Links and Site Structure
A major factor in developing a web site’s architecture is to make sure that each page within the site links to every other page, either directly or indirectly. While most developers include this feature when designing the site navigation system, some pages may inadvertently be left “orphaned”. If a page within the site does not have a link on another page to connect it to the main site, the spiders cannot reach it.
Links and Javascript
Some developers prefer to generate links with Javascript routines rather than with strict HTML. While these Javascript links may improve the user experience, they can hamper the site’s search engine ranking. Since spiders work on the basis of the most technically primitive browsers, they will either fail to parse some Javascript methods, or give these links less significance than they may deserve.
Links and Flash
Many designers and developers spend dozens of man-hours creating the most dynamic, most eye-catching and most dazzling Flash animations.
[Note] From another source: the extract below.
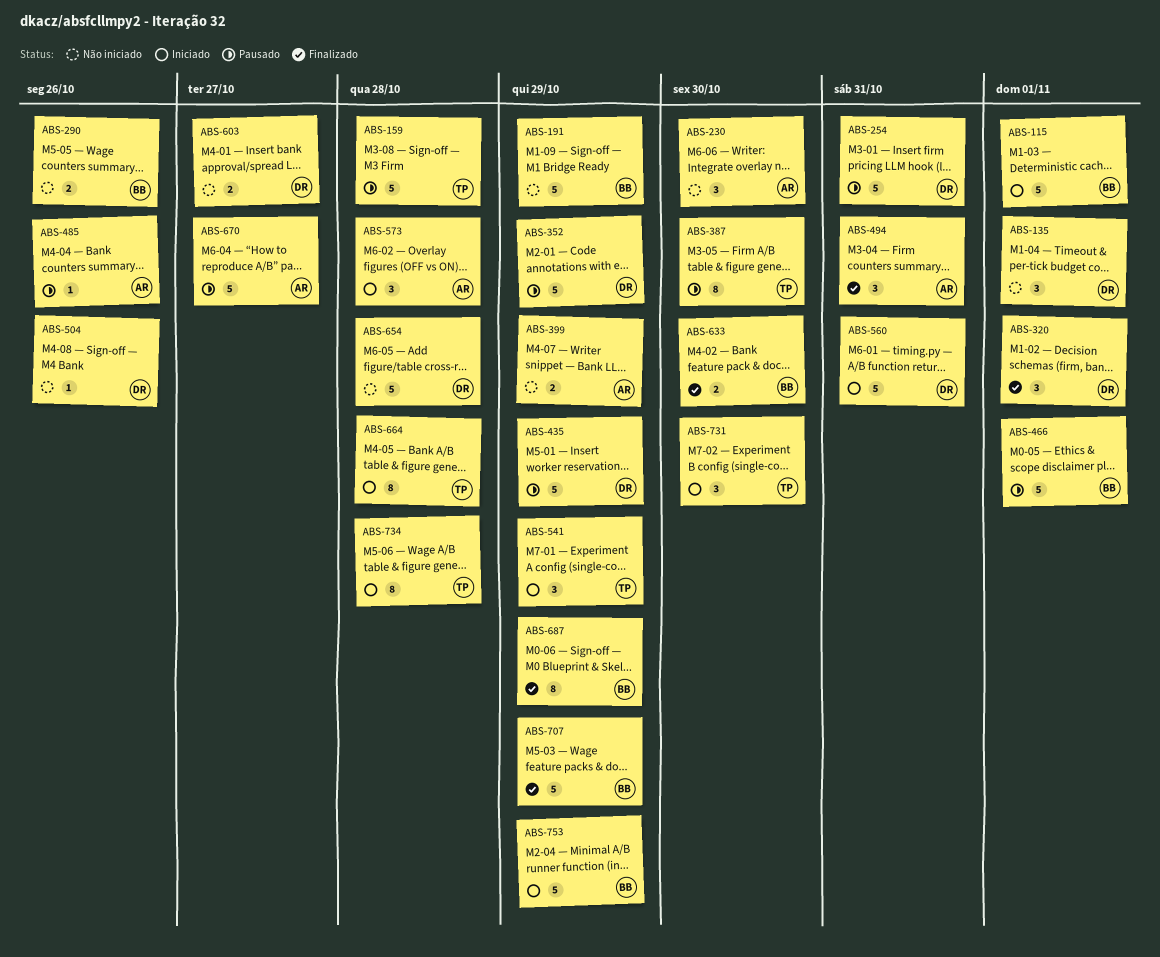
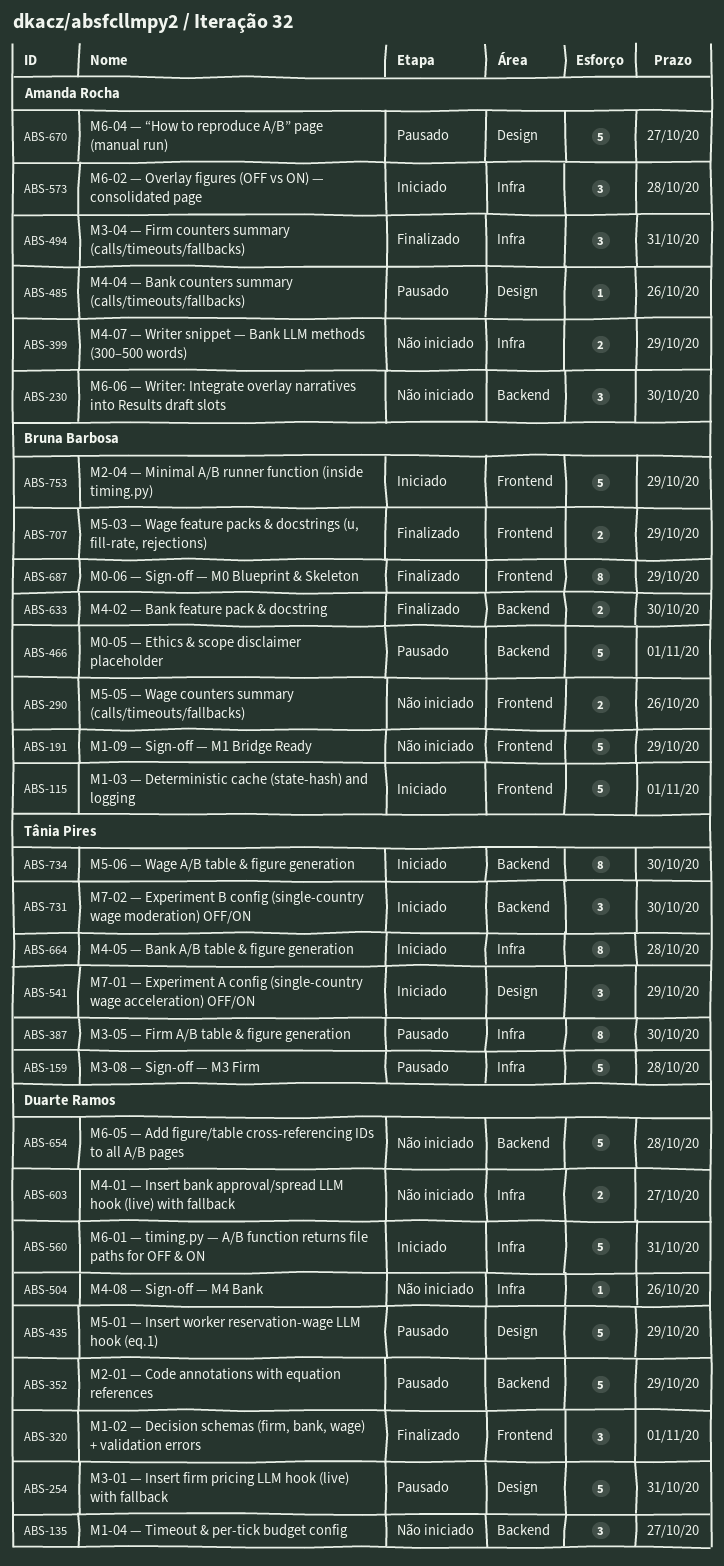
ABS-135, due: Nov 1 -> Oct 27
ABS-707, estimate: 5 -> 2
ABS-734, due: Oct 28 -> Oct 30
These interactive movies can bring a site to life for a visitor. However, they can also be death to a search engine spider. Spiders typically don’t “see” Flash (or other dynamic browser plug-ins), so they won’t follow any links contained within the animations. A primitive site, with strong content and logical links, can bring in traffic rivaling that of the 1977 premiere of “Star Wars”, while a site with better effects can earn less respect from search engines than audiences gave Jar Jar Binks.
Links and Robots
One of the more problematic issues facing both web site developers and SEO marketers is the use of the “robots.txt” file. This file allows the developer to permit or block search engine spiders from crawling specific files or directories within a site. For instance, if the developer wanted to block a spider from crawling its error pages, the robots.txt file would look like this:
User-agent: *
Disallow: /error
The developer can also allow a specific spider (e.g. Googlebot) to index a file or folder, while shutting out the other spiders. The robots.txt file also permits users to set permissions for files within a specific directory:
User-agent: Googlebot
Disallow: /comics/DC/
Allow: /comics/DC/Batman.html
To prevent spiders from crawling a specific page, developers can add content to the “robots” meta tag:
<meta name=”robots” content=”no-index,no-follow”>
The cardinal rule for SEO links should be, “When in doubt, spell it out.” The spiders will index the links, the site will gain more traffic, the client will make more money, and the developer will be in high demand. Everybody wins!